___ SUPPLIED MATERIAL

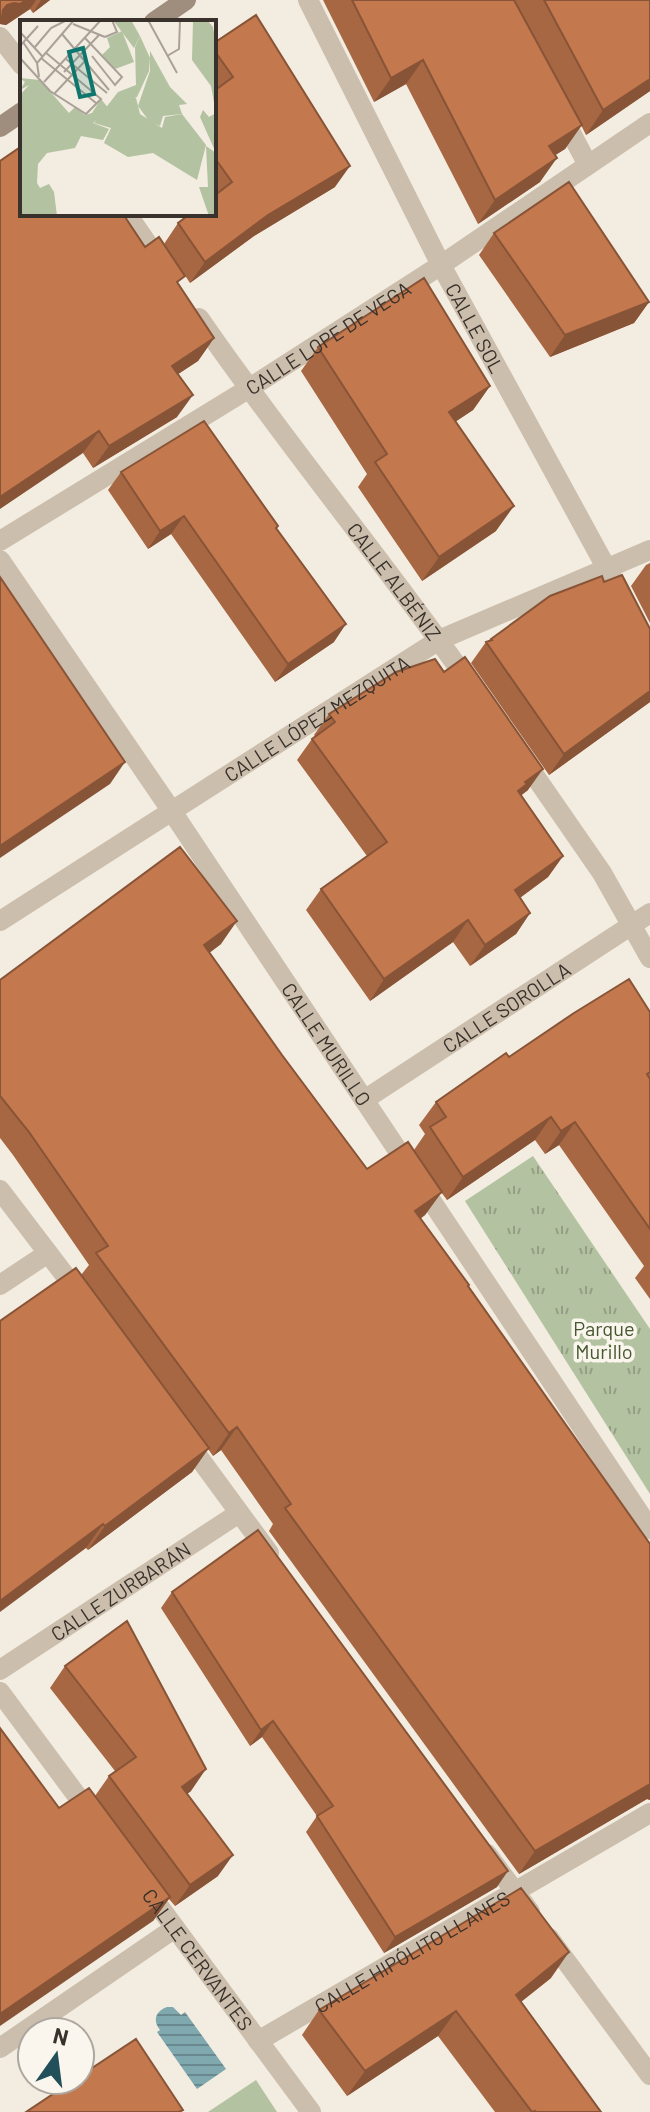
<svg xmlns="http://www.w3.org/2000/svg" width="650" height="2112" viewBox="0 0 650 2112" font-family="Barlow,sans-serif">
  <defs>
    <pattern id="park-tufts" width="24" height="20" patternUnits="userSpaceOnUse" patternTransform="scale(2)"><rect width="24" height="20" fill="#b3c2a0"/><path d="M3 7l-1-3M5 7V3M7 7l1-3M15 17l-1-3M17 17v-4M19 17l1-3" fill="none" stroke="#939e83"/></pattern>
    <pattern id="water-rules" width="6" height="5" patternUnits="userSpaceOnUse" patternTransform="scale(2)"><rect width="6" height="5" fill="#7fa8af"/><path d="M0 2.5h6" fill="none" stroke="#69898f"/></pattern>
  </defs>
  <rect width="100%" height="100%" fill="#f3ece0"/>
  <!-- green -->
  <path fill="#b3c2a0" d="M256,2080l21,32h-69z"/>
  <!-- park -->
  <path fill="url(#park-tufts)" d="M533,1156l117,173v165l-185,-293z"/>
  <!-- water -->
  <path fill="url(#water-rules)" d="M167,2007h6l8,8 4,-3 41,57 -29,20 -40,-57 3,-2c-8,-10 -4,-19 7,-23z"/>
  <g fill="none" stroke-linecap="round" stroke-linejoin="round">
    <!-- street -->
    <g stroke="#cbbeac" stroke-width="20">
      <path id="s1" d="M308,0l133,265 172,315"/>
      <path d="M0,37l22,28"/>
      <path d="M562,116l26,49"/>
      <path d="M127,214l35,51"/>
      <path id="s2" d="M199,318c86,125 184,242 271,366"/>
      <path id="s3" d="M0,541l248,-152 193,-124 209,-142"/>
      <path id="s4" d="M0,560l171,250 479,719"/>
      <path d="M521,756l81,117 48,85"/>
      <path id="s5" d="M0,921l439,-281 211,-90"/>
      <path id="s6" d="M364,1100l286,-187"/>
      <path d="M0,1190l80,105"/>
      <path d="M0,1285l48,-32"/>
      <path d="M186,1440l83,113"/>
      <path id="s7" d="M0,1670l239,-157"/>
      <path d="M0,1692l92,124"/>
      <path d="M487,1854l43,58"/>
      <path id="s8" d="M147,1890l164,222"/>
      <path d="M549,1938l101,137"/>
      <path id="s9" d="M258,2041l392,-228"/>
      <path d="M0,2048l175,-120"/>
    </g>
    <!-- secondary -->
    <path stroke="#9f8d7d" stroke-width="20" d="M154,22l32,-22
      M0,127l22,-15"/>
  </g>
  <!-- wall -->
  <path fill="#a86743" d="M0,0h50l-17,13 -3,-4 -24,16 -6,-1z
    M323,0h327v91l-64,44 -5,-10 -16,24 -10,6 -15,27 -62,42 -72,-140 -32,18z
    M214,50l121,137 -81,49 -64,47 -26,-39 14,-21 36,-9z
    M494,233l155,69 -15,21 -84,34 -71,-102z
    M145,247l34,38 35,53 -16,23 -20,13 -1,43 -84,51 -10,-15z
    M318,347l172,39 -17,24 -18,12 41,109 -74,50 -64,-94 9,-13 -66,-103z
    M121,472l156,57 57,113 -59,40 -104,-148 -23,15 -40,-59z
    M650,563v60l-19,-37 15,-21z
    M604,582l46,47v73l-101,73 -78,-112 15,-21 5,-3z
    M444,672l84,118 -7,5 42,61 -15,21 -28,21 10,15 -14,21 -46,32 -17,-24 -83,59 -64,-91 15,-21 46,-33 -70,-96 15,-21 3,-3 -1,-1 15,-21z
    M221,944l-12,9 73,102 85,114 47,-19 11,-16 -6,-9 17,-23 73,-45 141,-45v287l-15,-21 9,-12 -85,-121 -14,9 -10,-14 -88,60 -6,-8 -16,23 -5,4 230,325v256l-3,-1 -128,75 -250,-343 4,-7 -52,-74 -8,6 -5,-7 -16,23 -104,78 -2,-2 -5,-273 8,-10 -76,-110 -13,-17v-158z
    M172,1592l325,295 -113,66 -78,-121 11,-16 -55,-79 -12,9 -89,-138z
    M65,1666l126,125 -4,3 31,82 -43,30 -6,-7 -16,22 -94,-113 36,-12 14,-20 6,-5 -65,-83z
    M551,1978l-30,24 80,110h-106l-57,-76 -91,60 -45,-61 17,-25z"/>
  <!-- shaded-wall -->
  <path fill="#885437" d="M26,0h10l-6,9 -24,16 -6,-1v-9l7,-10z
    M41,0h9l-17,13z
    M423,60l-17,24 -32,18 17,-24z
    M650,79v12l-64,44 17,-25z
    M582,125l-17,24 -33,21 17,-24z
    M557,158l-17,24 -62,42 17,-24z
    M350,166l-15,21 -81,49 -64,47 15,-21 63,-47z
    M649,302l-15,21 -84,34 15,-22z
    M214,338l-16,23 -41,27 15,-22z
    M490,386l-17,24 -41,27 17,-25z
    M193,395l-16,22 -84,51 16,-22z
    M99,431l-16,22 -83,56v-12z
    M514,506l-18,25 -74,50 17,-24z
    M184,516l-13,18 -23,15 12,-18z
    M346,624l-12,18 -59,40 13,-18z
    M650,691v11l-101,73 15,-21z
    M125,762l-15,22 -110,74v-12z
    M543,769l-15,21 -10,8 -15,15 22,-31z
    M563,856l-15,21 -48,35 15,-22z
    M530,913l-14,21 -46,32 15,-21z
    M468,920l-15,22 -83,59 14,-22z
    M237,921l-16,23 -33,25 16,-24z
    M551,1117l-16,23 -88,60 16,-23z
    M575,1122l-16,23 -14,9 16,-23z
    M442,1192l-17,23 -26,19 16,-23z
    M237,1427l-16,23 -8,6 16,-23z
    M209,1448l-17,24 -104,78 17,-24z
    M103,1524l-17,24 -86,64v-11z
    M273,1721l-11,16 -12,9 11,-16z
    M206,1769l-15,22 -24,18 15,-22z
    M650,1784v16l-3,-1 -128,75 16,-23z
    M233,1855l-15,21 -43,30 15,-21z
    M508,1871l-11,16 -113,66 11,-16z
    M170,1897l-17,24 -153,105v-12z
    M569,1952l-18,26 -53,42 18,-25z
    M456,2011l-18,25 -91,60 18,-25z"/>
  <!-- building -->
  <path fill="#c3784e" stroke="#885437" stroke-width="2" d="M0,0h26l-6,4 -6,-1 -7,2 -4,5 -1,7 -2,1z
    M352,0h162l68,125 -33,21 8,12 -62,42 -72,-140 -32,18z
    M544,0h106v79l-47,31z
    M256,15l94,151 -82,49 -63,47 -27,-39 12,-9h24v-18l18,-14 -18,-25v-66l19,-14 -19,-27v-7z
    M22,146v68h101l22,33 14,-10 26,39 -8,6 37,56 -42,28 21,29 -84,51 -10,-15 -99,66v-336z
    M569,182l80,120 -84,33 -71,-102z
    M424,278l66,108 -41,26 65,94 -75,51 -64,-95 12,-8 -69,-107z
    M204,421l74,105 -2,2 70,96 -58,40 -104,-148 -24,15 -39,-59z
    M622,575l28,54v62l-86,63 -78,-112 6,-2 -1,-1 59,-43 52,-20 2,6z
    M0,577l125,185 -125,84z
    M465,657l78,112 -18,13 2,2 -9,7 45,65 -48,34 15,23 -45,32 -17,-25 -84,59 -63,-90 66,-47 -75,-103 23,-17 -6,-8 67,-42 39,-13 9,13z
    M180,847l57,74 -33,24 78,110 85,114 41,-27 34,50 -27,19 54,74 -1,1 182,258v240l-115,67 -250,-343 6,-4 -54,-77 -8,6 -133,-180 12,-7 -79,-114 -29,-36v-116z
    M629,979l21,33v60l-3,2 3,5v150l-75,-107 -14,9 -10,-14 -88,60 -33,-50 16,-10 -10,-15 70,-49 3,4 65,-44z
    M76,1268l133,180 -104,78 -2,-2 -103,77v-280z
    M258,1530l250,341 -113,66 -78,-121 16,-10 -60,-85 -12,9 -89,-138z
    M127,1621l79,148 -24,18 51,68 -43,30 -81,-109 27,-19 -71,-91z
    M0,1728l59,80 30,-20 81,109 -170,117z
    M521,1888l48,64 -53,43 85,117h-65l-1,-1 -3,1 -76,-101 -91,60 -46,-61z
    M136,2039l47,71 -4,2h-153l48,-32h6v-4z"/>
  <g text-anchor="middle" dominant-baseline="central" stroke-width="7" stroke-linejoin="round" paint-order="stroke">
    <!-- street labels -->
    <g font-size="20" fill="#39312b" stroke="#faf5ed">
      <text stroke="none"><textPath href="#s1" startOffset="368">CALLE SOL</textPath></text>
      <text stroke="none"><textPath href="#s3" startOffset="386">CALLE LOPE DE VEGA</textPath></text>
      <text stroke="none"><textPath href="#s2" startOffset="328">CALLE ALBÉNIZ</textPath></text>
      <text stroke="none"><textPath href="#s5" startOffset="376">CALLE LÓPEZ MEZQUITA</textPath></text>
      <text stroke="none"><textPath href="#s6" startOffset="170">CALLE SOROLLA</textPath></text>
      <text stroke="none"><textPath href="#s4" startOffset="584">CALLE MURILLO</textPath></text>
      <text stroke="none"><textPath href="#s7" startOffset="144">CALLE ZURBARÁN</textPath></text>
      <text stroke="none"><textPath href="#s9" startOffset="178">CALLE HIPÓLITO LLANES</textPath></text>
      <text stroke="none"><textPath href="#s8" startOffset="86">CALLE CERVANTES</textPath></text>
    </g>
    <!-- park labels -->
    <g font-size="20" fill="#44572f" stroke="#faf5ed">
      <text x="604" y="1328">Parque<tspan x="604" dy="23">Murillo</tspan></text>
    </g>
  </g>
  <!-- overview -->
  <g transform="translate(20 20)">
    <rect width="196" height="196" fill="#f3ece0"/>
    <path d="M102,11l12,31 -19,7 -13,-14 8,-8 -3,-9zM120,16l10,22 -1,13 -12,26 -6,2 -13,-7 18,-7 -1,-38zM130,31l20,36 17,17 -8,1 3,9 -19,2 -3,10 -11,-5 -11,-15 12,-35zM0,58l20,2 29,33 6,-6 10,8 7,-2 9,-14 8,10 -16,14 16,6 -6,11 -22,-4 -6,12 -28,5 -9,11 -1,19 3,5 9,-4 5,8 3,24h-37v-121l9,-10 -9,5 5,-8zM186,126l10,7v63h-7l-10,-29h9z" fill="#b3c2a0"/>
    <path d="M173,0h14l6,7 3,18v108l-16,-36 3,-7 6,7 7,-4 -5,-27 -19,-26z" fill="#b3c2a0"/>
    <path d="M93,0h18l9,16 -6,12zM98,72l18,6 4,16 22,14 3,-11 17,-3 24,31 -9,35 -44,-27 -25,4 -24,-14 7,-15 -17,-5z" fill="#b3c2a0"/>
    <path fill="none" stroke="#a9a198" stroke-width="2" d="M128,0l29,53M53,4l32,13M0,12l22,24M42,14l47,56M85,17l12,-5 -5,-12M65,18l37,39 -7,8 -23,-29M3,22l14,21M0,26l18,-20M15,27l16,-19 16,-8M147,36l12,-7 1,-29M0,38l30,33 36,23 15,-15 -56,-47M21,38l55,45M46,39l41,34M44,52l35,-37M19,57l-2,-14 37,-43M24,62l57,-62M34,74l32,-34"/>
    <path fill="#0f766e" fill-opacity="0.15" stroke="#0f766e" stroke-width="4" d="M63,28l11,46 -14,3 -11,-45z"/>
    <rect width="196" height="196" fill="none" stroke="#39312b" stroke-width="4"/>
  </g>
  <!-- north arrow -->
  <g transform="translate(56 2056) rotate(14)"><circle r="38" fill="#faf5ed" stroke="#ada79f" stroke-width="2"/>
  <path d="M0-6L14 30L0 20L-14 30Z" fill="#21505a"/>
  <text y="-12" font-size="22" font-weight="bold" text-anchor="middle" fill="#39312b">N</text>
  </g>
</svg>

______

PROBLEM -
In the entries above, find the line holding "M551,1117l-16,23 -88,60 16,-23z" and the line holding "<!-- street labels -->", then retype exactly those two lines and every line between them, and nothing else.

OUTPUT OF THE TASK -
    M551,1117l-16,23 -88,60 16,-23z
    M575,1122l-16,23 -14,9 16,-23z
    M442,1192l-17,23 -26,19 16,-23z
    M237,1427l-16,23 -8,6 16,-23z
    M209,1448l-17,24 -104,78 17,-24z
    M103,1524l-17,24 -86,64v-11z
    M273,1721l-11,16 -12,9 11,-16z
    M206,1769l-15,22 -24,18 15,-22z
    M650,1784v16l-3,-1 -128,75 16,-23z
    M233,1855l-15,21 -43,30 15,-21z
    M508,1871l-11,16 -113,66 11,-16z
    M170,1897l-17,24 -153,105v-12z
    M569,1952l-18,26 -53,42 18,-25z
    M456,2011l-18,25 -91,60 18,-25z"/>
  <!-- building -->
  <path fill="#c3784e" stroke="#885437" stroke-width="2" d="M0,0h26l-6,4 -6,-1 -7,2 -4,5 -1,7 -2,1z
    M352,0h162l68,125 -33,21 8,12 -62,42 -72,-140 -32,18z
    M544,0h106v79l-47,31z
    M256,15l94,151 -82,49 -63,47 -27,-39 12,-9h24v-18l18,-14 -18,-25v-66l19,-14 -19,-27v-7z
    M22,146v68h101l22,33 14,-10 26,39 -8,6 37,56 -42,28 21,29 -84,51 -10,-15 -99,66v-336z
    M569,182l80,120 -84,33 -71,-102z
    M424,278l66,108 -41,26 65,94 -75,51 -64,-95 12,-8 -69,-107z
    M204,421l74,105 -2,2 70,96 -58,40 -104,-148 -24,15 -39,-59z
    M622,575l28,54v62l-86,63 -78,-112 6,-2 -1,-1 59,-43 52,-20 2,6z
    M0,577l125,185 -125,84z
    M465,657l78,112 -18,13 2,2 -9,7 45,65 -48,34 15,23 -45,32 -17,-25 -84,59 -63,-90 66,-47 -75,-103 23,-17 -6,-8 67,-42 39,-13 9,13z
    M180,847l57,74 -33,24 78,110 85,114 41,-27 34,50 -27,19 54,74 -1,1 182,258v240l-115,67 -250,-343 6,-4 -54,-77 -8,6 -133,-180 12,-7 -79,-114 -29,-36v-116z
    M629,979l21,33v60l-3,2 3,5v150l-75,-107 -14,9 -10,-14 -88,60 -33,-50 16,-10 -10,-15 70,-49 3,4 65,-44z
    M76,1268l133,180 -104,78 -2,-2 -103,77v-280z
    M258,1530l250,341 -113,66 -78,-121 16,-10 -60,-85 -12,9 -89,-138z
    M127,1621l79,148 -24,18 51,68 -43,30 -81,-109 27,-19 -71,-91z
    M0,1728l59,80 30,-20 81,109 -170,117z
    M521,1888l48,64 -53,43 85,117h-65l-1,-1 -3,1 -76,-101 -91,60 -46,-61z
    M136,2039l47,71 -4,2h-153l48,-32h6v-4z"/>
  <g text-anchor="middle" dominant-baseline="central" stroke-width="7" stroke-linejoin="round" paint-order="stroke">
    <!-- street labels -->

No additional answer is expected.